Document text.
=== Begin Enclosure ===
Anja Mittag, Nadine Angerer, Lena Goessling
Germany won their sixth consecutive Euros title in 2013 / Martin Rose/GettyImages

Germany won their eighth European title - and sixth on the bounce - at Euro 2013, with a team built on defensive robustness.

Die Mannschaft suffered a shock 1-0 loss to Norway in the group stages, but this would be the only goal they would concede all tournament. Goalkeeper Nadine Angerer was at the peak of her powers, and kept three successive clean sheets as Germany recorded three consecutive 1-0 wins en route to glory. A ruthlessly efficient of way of continuing their unprecedented dominance.

7. Germany (1995)

Germany stormed into the final of Euro 95 with a 6-2 aggregate victory over England, before beating Sweden 3-2 to be crowned champions of Europe.

Euro 95 saw a first European Championship appearance for a teenage Birgit Prinz, who netted in the semi final and final en route to being named player of the tournament. The great Bettina Wiegmann was appearing in her penultimate Euros, and scored the crucial third in the final.

6. Sweden (1984)

Sweden won the first official European Championships in 1984, beating Italy 5-3 on aggregate in the semi finals, before emerging victorious over England via spot kicks in a two-legged final.

The iconic Pia Sundhage was the star of the show, netting four goals in four games to finish as the tournament's top scorer and be named player of the tournament. Despite their proud history in the Euros, 1984 remains Sweden's only European title.

5. Germany (2001)

Bettina Wiegmann
Bettina Wiegmann netted twice for Germany at Euro 2001 / Stuart Franklin/GettyImages

Germany conceded just once at Euro 2001 as they stormed to glory on home soil. Die Mannschaft twice had to get the better of a strong Sweden side in the group stages and final as they secured a third successive European title.

Bettina Wiegmann marked her final Euros with a pair of goals, while Claudia Muller and Sandra Smisek shared the golden boot after each netting three times. The former was on target with the all important winner in the final - the only Euros final to be decided via golden goal.

4. Norway (1993)

Norway boasted a fabulous side in the 90s, winning the World Cup, Euros and Olympics in the space of seven years.
=== End Enclosure ===
Data extracts.
=== Begin Enclosure ===
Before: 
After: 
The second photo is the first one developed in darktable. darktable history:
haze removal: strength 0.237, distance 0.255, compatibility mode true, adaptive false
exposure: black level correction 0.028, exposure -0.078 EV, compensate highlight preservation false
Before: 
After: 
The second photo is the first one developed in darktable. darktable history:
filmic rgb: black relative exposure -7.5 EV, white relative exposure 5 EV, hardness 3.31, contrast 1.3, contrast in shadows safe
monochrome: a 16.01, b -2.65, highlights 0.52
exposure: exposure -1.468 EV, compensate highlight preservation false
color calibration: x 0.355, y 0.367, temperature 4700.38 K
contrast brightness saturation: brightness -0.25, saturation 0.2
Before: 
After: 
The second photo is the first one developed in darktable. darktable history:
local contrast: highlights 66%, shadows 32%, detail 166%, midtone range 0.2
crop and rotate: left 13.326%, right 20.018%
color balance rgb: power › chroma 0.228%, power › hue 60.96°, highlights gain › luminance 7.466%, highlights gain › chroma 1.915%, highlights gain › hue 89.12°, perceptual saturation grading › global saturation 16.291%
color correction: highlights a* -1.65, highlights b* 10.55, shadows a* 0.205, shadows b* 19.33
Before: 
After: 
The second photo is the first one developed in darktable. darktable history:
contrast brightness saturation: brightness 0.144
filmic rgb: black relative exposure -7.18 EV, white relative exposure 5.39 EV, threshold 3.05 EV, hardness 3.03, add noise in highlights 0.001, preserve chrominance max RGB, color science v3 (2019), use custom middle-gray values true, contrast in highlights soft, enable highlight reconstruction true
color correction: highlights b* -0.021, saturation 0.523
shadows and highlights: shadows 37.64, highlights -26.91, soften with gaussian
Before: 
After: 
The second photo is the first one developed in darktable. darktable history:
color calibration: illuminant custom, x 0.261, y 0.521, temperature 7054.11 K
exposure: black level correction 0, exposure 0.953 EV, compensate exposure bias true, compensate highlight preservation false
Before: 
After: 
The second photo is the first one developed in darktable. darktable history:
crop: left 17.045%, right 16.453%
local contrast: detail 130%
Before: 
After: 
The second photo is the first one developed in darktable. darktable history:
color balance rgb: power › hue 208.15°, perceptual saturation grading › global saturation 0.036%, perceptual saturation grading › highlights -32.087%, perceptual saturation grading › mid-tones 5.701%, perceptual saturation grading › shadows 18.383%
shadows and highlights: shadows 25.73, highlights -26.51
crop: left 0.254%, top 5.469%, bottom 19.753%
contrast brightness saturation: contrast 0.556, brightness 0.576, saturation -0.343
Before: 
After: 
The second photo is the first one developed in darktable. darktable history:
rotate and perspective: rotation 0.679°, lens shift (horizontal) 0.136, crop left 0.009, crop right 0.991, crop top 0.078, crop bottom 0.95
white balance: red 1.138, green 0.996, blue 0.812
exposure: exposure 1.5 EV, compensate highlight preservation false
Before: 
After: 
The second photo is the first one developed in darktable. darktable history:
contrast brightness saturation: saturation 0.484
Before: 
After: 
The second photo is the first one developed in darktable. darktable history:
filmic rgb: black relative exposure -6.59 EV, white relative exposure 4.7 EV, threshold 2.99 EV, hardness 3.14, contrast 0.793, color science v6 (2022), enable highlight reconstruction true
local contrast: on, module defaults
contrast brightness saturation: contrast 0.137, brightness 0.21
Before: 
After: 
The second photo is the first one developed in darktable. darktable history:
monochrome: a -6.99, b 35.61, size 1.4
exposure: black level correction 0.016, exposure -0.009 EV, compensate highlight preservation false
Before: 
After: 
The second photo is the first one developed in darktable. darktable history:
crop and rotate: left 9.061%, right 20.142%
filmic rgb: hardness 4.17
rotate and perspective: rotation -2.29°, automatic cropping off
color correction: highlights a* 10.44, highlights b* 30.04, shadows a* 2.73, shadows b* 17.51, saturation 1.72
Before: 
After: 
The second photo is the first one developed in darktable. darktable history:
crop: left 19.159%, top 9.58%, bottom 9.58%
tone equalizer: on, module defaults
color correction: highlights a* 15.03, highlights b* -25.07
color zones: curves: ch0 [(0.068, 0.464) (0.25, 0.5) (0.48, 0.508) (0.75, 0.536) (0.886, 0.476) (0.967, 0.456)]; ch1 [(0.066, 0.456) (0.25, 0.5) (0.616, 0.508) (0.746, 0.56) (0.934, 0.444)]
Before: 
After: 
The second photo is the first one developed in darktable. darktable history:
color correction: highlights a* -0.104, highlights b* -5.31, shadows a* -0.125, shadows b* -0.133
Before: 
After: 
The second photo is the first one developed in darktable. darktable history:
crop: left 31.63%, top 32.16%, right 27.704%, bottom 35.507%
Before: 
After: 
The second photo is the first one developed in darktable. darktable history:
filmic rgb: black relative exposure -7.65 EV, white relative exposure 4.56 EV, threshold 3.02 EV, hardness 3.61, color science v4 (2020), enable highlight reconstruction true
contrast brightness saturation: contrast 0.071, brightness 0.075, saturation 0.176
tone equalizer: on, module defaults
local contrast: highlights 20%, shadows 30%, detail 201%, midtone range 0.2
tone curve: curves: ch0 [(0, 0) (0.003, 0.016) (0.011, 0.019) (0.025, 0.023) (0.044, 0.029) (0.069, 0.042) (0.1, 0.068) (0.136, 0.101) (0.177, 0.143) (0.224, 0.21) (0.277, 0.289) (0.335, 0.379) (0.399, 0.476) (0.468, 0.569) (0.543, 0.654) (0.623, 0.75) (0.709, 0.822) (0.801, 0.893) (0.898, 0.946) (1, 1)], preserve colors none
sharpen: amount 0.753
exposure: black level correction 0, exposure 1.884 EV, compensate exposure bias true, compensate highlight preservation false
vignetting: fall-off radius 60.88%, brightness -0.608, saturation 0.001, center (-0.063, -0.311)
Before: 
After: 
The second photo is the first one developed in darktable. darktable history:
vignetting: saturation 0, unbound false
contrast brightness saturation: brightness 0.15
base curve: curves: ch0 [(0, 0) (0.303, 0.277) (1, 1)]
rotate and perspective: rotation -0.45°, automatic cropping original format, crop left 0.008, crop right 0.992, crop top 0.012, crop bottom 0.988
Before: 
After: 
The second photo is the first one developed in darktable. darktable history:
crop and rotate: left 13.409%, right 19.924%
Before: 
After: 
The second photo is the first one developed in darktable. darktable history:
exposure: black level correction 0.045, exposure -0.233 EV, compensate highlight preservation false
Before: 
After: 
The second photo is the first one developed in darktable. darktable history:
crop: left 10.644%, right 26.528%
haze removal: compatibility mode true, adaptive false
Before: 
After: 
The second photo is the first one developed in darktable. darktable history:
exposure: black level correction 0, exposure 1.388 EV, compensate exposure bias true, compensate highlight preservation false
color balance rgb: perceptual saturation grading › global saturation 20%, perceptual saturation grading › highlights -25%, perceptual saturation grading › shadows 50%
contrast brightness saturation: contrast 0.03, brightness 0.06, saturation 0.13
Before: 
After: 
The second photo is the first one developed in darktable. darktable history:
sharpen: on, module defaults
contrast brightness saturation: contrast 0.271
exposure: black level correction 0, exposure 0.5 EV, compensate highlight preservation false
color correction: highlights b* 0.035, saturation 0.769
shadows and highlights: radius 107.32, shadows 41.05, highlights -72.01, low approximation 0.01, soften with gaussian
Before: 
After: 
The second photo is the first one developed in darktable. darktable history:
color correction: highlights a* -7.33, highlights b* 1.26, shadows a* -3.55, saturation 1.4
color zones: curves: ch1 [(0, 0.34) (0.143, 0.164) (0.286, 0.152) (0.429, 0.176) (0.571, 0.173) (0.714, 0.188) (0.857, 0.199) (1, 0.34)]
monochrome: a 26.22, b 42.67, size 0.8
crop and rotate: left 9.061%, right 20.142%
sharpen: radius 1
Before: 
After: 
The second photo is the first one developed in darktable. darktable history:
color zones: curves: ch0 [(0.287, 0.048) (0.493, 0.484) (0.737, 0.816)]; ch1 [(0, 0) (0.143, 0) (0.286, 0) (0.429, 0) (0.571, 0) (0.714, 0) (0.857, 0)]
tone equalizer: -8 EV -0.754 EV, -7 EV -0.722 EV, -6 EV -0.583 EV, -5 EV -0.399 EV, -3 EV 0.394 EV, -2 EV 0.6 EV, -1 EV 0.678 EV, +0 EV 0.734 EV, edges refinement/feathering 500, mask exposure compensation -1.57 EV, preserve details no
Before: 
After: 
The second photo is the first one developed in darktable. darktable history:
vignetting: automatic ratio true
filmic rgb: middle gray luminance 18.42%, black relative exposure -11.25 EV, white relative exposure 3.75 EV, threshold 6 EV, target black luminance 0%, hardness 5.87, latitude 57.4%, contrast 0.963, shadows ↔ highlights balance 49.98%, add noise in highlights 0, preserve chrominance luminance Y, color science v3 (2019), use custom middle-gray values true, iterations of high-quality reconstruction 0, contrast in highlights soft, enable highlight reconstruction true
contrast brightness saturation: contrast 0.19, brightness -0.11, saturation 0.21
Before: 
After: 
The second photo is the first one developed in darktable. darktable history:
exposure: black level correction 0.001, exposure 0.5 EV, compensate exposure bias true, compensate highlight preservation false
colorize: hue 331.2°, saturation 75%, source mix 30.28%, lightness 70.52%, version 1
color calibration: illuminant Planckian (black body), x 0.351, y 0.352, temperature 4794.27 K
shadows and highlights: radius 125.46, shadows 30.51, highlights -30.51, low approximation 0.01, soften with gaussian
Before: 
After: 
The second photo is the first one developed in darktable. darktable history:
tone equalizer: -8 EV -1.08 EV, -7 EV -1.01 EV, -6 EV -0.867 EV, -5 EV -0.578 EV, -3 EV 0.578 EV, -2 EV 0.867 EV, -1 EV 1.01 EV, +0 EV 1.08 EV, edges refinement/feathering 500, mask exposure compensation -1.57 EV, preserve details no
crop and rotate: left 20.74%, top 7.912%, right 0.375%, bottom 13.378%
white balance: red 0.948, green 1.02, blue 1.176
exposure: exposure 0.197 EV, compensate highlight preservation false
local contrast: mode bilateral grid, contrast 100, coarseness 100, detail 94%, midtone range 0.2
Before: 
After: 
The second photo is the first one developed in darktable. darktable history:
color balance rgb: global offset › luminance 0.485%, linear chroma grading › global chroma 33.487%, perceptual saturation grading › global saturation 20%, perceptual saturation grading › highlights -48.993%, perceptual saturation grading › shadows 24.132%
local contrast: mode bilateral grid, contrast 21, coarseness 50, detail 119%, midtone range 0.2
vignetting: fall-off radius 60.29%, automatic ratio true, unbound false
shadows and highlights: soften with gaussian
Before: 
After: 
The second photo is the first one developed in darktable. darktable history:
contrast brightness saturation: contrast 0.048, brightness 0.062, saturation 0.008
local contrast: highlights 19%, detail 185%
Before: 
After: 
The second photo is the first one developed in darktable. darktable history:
=== End Enclosure ===
What this task involves. Using the women's Euros text, explain in one to three sentences why Germany's run to the 2013 title is called ruthlessly efficient. The entries have no connection to the text.

Response. After a 1-0 group-stage loss to Norway, Germany conceded no further goals for the rest of the tournament. Goalkeeper Nadine Angerer kept three successive clean sheets as the team won three consecutive matches 1-0 on the way to the title.